The research team implemented a survey evaluation to measure payday borrowers’ self-control for making rational long-term financial decisions and their self-awareness about their own self-control. The survey ran at 41 of the lender’s stores in Indiana from and had over 1,200 respondents included in data analysis.
Immediately before or after taking out a payday loan, borrowers participating in the study took a survey questionnaire offering choices between three rewards they would potentially receive twelve weeks later:
Researchers then used these responses to consider the implications of three commonly proposed payday lending regulations on consumer welfare
- Incentive for being debt-free: individuals would receive a US$ 100 cash payment if they did not take out any more loans for eight weeks
- Money for Sure: individuals would receive a “Money For Sure” reward, a cash payment regardless of their future behavior. Borrowers were asked to repeatedly choose between the US$ 100 debt-free incentive option and different amounts of “Money For Sure” (from what researchers call a “multiple price list”), taking into account their estimated probability of taking out another loan in the next eight weeks.
- Flip a Coin: This group was offered a 50 percent chance of winning $100 or nothing. Similar to the Money for Sure option, respondents went through a series of adaptive questions beginning with a tradeoff between flipping a coin to receive US$ 100 and receiving US$ 0 for sure. This helped researchers measure individuals’ risk aversion.
After the survey was complete, the iPad informed participants of whether paydayloansohio.net/cities/yorkville/ they had been selected for one of types of rewards or received nothing (the comparison group). The probabilities of receiving the debt-free incentive, one randomly chosen value of their Money for Sure responses, or nothing were 44 percent, 2 percent, and 54 percent, respectively. Participants also received a reminder of the reward via email four weeks after the survey.
Researchers combined the survey data with administrative data from the lender covering individuals’ income, an internal credit score on a scale from 0-1000, pay cycle length, loan length, and loan amount
The evaluation revealed that the average borrower almost fully anticipates repeat borrowing.
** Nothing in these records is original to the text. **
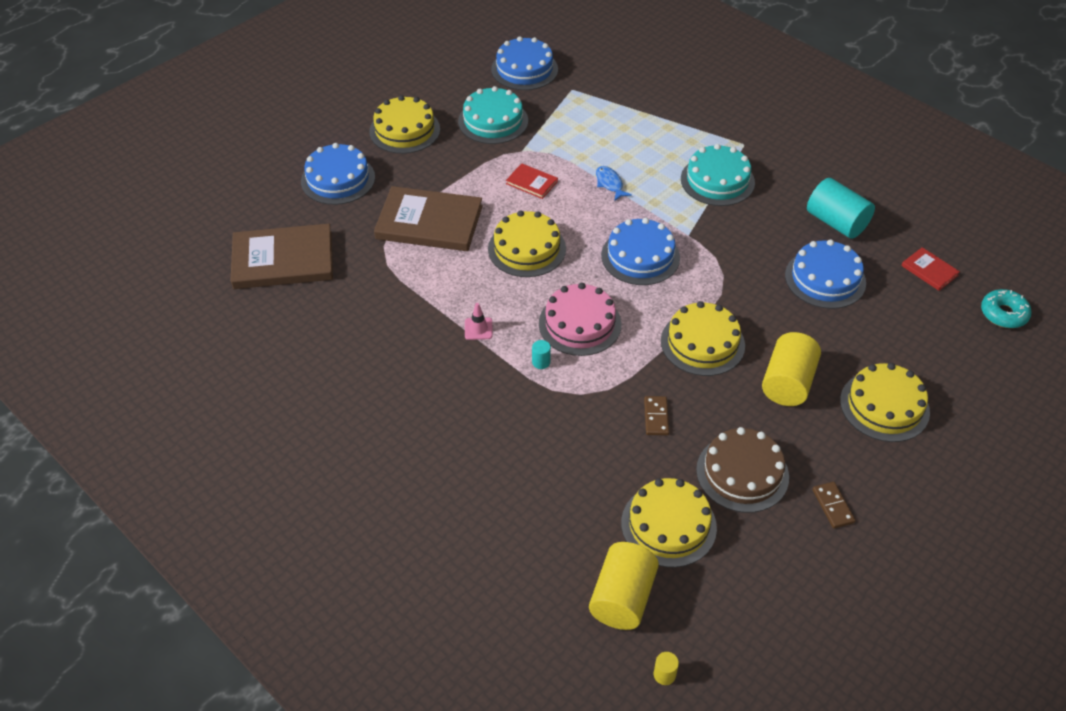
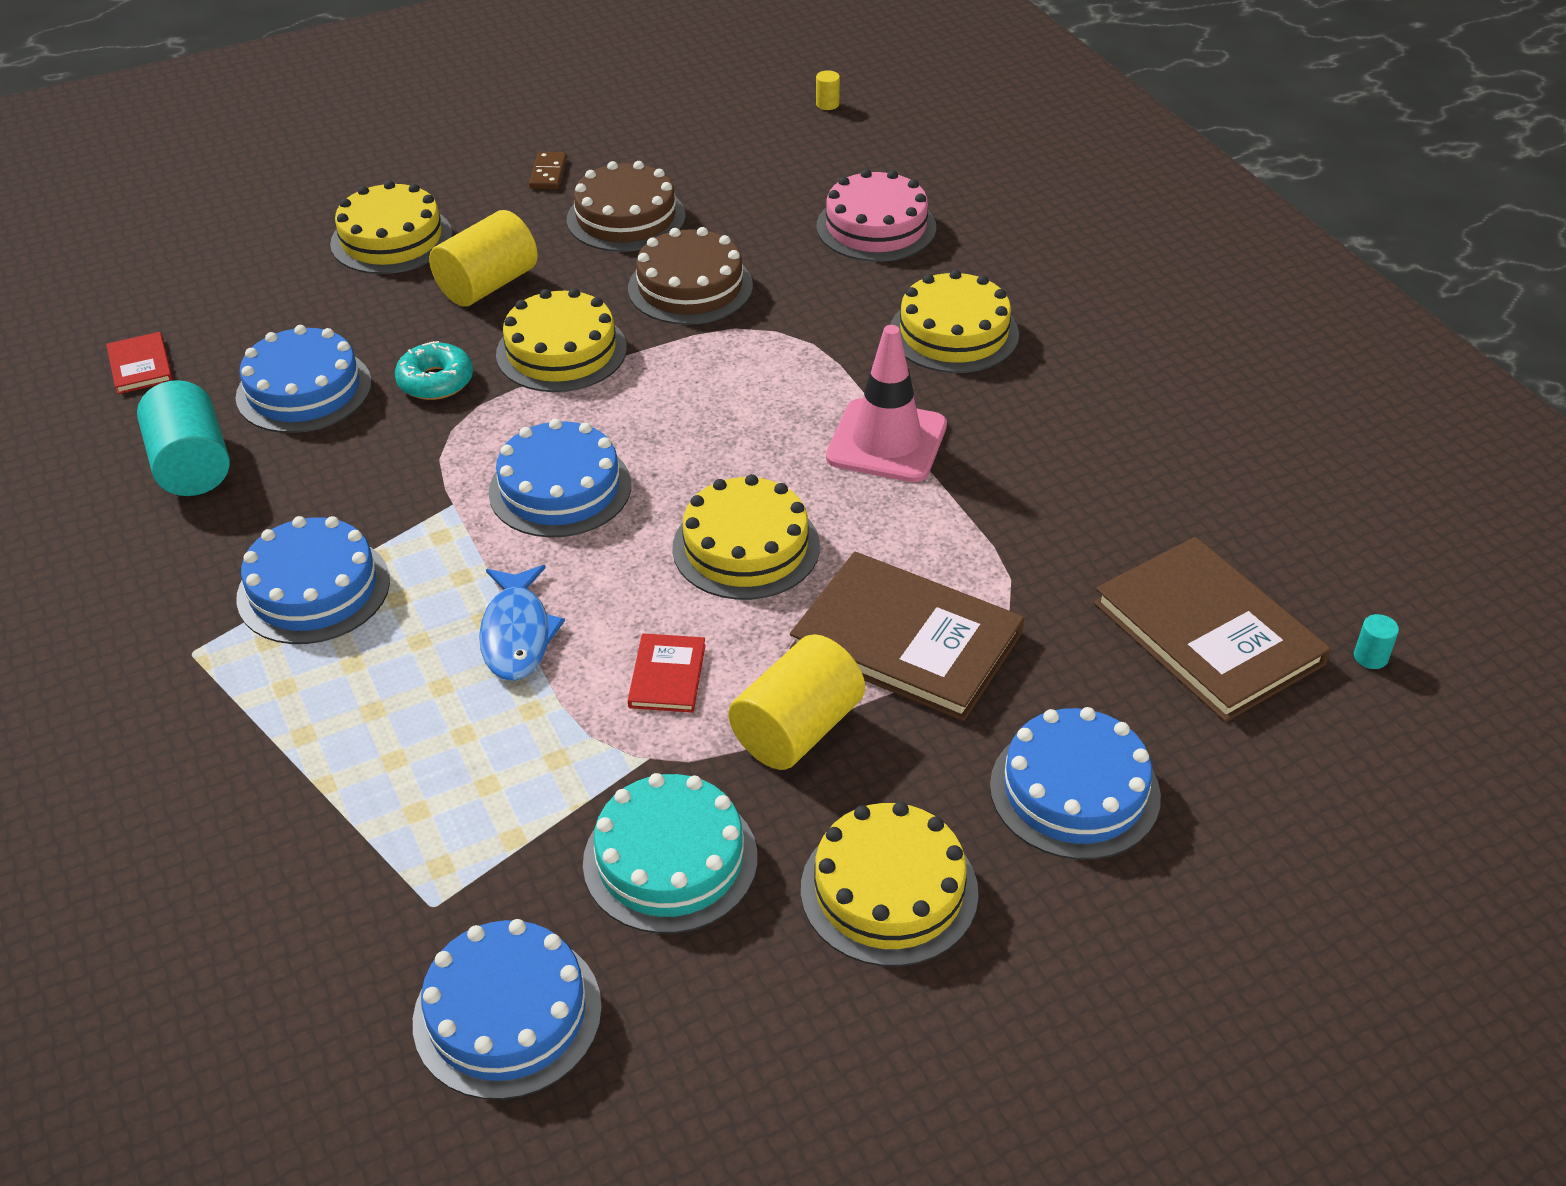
camera: 160 degrees left, 5 degrees down
brown book [230,224,333,289] -> brown book turned 45 degrees clockwise [1094,537,1331,722]
pink traffic cone [465,303,493,340] -> pink traffic cone [826,325,947,483], size x2.27
red book [506,163,558,199] -> red book turned 45 degrees clockwise [628,633,706,713]
turquoise cylinder [532,340,551,369] -> turquoise cylinder moved to [1354,614,1399,669]
pink cake [539,283,621,356] -> pink cake moved to [817,169,936,262]
yellow cylinder [589,542,659,630] -> yellow cylinder moved to [728,634,865,770]
blue fish [596,166,632,201] -> blue fish [479,565,565,681], size x1.51
yellow cake [621,478,717,568] -> yellow cake moved to [890,270,1019,373]
brown domino [644,396,669,435] -> brown cake [628,227,753,325]
turquoise cake [681,144,755,206] -> blue cake [236,516,390,644]
turquoise donut [981,289,1032,328] -> turquoise donut moved to [395,341,473,400]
Among the people who did not receive any rewards (the comparison group), 70 percent said they would borrow again. When comparing with administrative data, 74 percent of the people did borrow, confirming that on average people can anticipate their likelihood of repeat borrowing.
However, researchers found this is not true among the most inexperienced borrowers, those who had taken out three or fewer loans from the lender in the six months prior to the intervention. On average, these borrowers underestimate their future borrowing probability by 20 percentage points.
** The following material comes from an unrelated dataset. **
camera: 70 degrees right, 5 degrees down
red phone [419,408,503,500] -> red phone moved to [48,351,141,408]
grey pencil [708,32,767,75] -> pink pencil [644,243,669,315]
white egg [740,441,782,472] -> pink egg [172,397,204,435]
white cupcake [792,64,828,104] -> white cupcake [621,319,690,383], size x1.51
People who received the incentive were less likely to predict correctly their probability of taking out a payday loan in the future. The average borrower predicted that the US$100 debt-free incentive would reduce the probability of taking out another loan within the next eight weeks to 50 percent. In reality, however, those offered the debt-free incentive took out another loan 70 percent of the time. This suggests that experience under normal conditions can help borrowers predict their behavior under normal conditions, but it does not help them predict their behavior under unfamiliar conditions.
On average, borrowers value the no-borrowing incentive 30 percent more than they would if had perfect self-control or if they are risk-neutral, suggesting people are present-focused and aware of this bias. Qualitative data also suggests that people focus too much on the present when taking payday loans. Fifty-four percent of the respondents said they «would very much» want to give themselves extra motivation to avoid payday loans in the future, and only 10 percent said they didn’t want extra motivation.